*PROBLEM TO SOLVE:* This task calls for copying every line of the records that includes the word "DIXIE".

*PROVIDED RECORDS:*
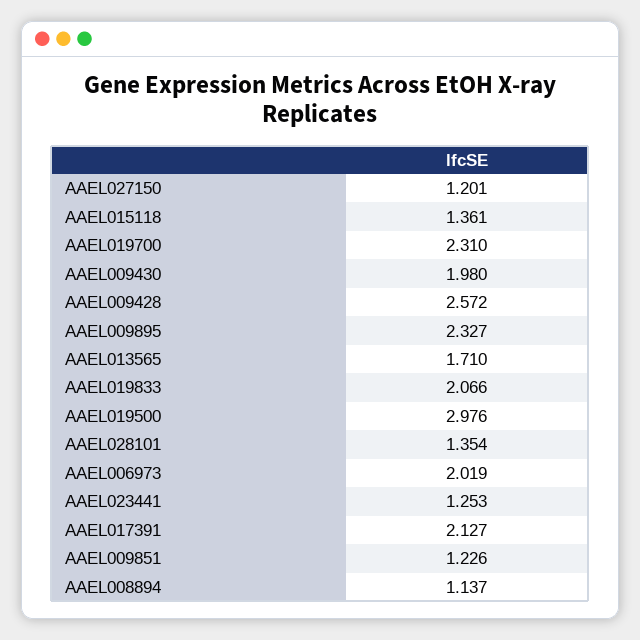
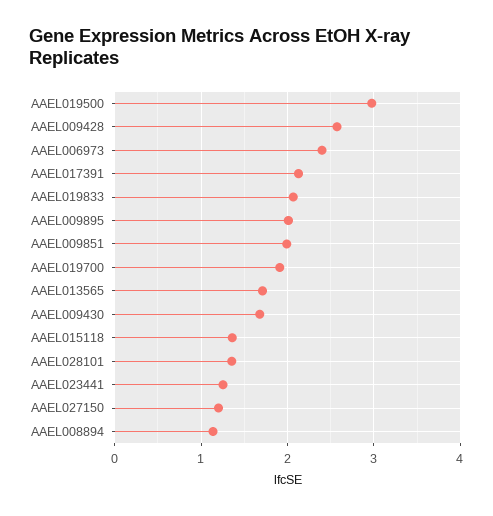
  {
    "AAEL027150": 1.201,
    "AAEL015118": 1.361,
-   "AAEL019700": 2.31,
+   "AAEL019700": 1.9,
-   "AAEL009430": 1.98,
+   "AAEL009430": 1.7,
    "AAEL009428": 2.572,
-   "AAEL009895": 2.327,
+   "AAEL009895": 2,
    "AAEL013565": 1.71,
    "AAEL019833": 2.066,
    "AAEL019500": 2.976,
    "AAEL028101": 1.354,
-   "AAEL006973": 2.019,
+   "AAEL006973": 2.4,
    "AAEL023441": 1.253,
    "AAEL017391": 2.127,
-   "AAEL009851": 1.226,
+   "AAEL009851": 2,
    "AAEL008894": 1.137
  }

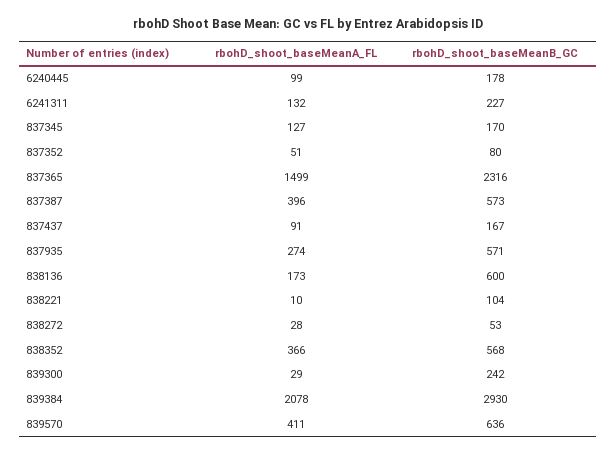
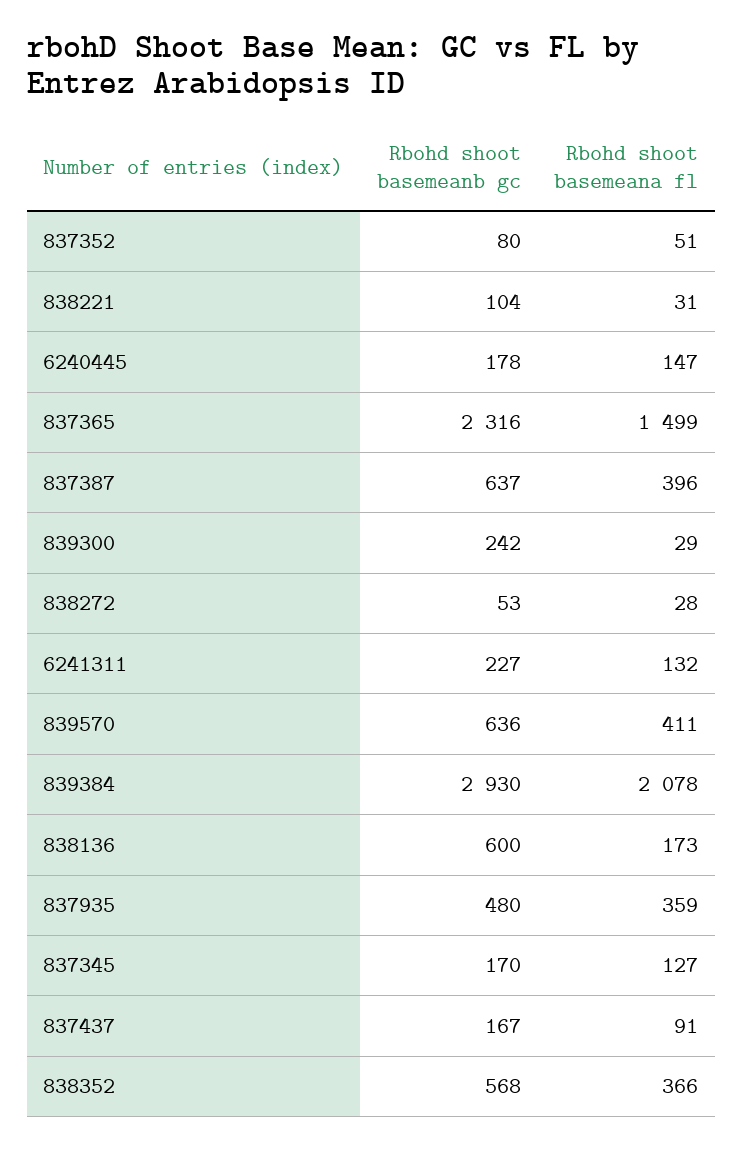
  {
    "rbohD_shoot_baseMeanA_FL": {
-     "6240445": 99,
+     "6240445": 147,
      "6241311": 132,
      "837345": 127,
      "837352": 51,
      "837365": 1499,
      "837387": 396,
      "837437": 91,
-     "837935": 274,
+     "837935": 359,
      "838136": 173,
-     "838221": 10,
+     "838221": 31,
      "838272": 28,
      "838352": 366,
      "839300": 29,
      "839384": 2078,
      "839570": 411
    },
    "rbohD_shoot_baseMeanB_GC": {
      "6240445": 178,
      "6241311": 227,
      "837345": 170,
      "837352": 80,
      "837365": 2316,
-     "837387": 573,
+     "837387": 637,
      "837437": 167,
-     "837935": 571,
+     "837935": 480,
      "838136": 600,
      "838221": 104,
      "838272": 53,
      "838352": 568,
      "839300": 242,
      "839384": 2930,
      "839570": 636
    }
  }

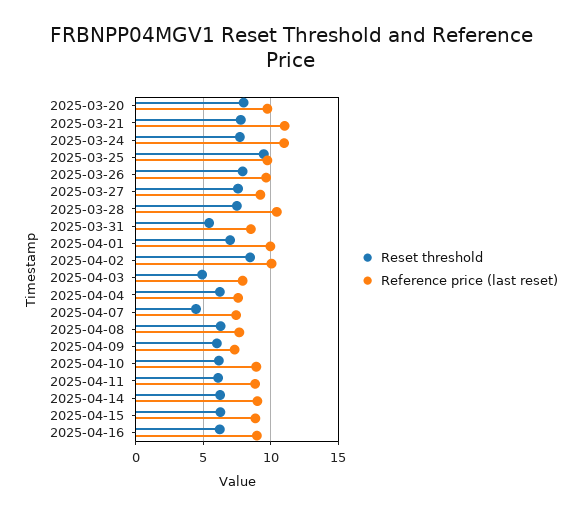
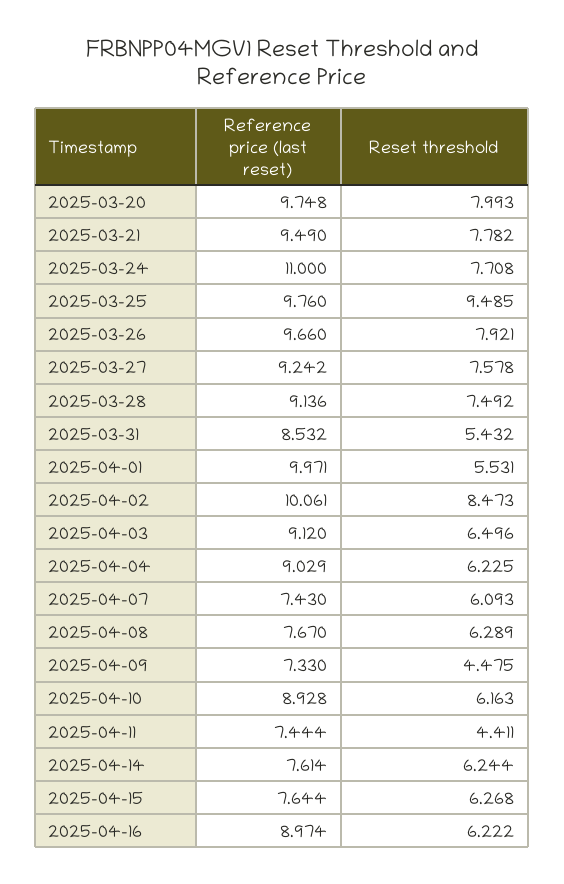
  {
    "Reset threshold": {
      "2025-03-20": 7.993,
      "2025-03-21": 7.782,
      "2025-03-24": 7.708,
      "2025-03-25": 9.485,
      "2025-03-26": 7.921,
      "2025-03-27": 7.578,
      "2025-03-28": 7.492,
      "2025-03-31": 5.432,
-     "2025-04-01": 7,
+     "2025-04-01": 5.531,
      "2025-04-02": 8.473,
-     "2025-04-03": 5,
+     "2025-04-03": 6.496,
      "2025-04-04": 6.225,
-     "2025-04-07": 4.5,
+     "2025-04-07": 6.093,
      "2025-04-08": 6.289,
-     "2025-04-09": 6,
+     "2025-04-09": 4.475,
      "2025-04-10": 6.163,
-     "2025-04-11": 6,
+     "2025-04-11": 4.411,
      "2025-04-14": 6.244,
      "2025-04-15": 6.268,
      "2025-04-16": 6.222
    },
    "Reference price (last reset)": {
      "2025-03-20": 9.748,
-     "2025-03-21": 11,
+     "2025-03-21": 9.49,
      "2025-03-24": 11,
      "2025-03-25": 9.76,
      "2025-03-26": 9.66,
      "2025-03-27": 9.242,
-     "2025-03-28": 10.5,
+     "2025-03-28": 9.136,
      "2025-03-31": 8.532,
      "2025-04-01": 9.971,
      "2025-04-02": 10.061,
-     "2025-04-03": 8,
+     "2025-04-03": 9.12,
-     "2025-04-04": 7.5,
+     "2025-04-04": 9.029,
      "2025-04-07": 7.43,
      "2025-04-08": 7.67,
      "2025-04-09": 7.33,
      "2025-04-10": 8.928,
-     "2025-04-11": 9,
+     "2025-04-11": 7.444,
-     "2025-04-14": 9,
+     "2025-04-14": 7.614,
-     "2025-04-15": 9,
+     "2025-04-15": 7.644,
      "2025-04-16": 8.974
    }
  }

---

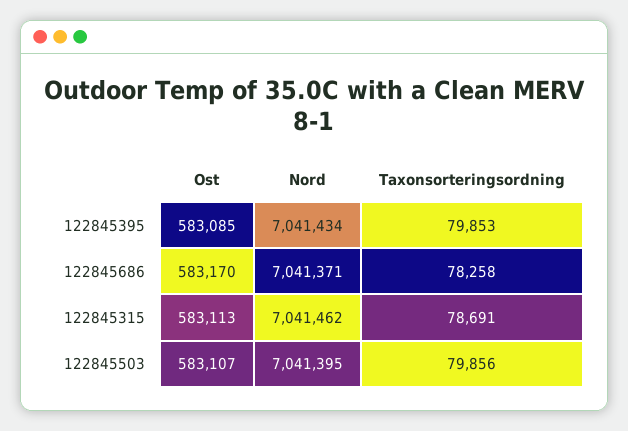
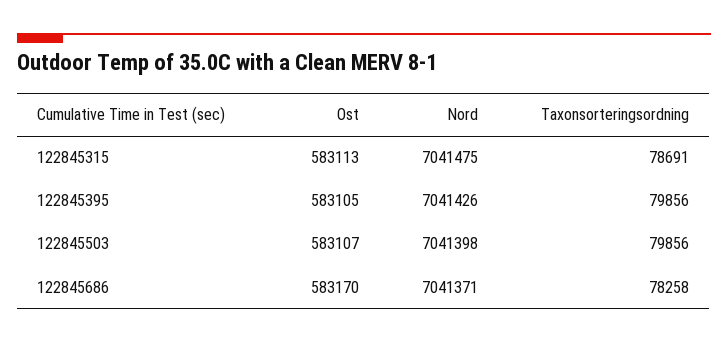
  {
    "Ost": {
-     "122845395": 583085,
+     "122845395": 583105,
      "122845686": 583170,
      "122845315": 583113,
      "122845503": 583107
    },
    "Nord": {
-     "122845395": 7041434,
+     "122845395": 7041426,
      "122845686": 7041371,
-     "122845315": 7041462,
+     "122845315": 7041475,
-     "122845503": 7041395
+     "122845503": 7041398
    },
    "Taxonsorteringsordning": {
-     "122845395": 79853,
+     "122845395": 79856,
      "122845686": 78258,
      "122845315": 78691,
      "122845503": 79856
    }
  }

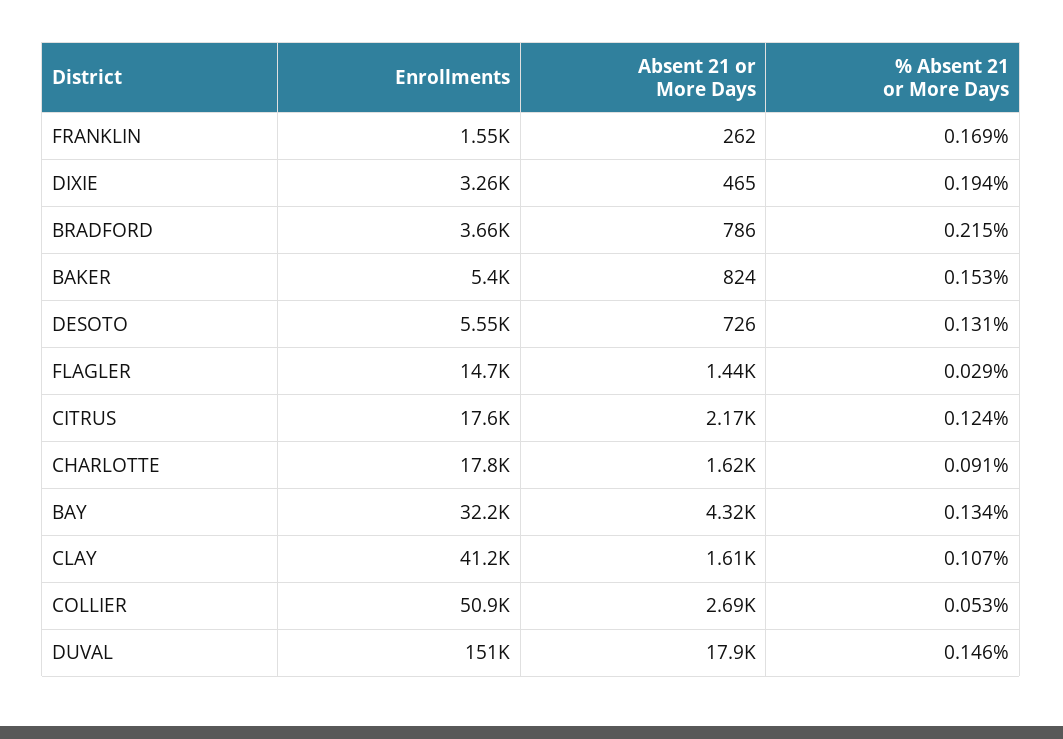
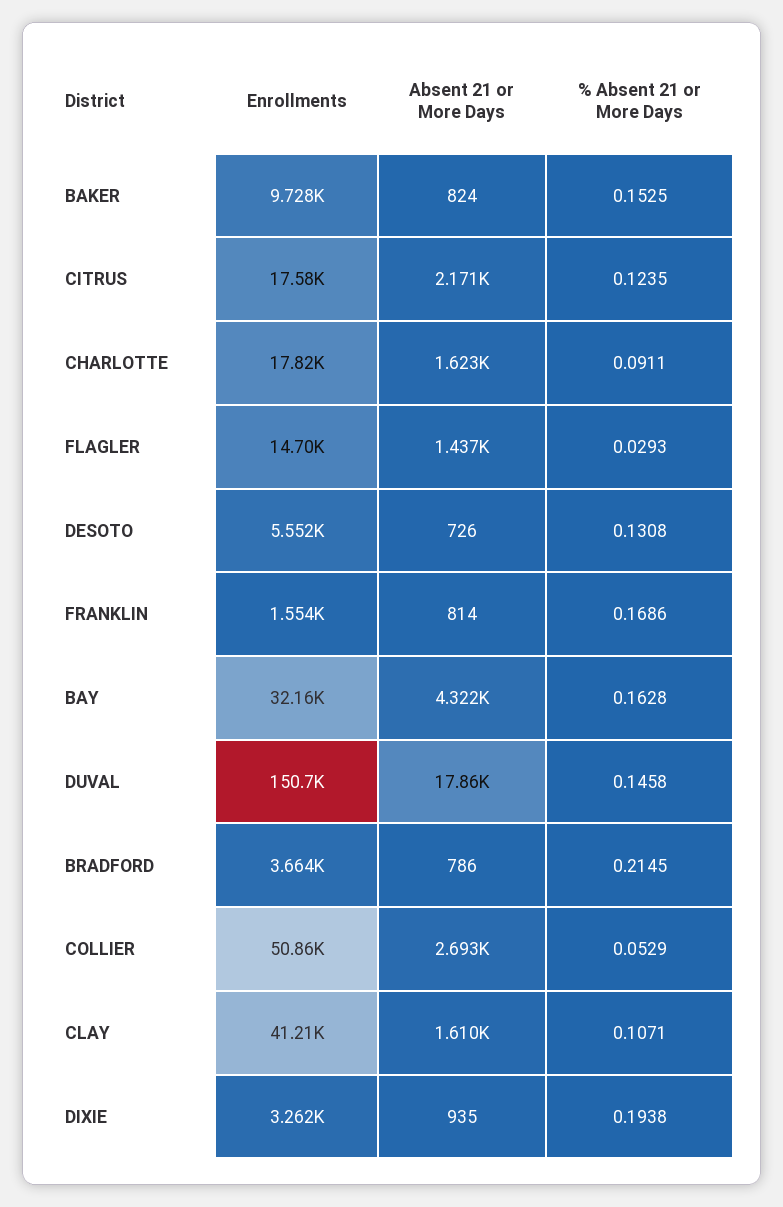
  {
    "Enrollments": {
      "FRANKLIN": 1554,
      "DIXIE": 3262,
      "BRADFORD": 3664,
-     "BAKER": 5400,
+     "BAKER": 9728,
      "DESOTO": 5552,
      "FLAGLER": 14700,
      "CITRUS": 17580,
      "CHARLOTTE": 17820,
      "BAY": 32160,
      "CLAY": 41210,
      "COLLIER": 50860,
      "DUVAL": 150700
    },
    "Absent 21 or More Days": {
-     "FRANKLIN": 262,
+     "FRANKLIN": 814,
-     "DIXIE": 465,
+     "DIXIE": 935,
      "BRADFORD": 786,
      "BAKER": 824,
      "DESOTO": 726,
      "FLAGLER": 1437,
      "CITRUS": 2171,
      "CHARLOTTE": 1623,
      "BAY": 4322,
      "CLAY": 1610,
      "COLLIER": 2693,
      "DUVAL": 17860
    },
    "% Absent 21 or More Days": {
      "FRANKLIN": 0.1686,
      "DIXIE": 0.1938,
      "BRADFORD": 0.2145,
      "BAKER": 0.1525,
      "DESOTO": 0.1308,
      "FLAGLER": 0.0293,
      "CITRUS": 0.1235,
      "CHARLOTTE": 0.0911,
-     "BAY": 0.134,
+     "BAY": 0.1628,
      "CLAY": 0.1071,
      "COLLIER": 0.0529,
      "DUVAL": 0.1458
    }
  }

*COMPLETED TASK:*
      "DIXIE": 3262,
-     "DIXIE": 465,
+     "DIXIE": 935,
      "DIXIE": 0.1938,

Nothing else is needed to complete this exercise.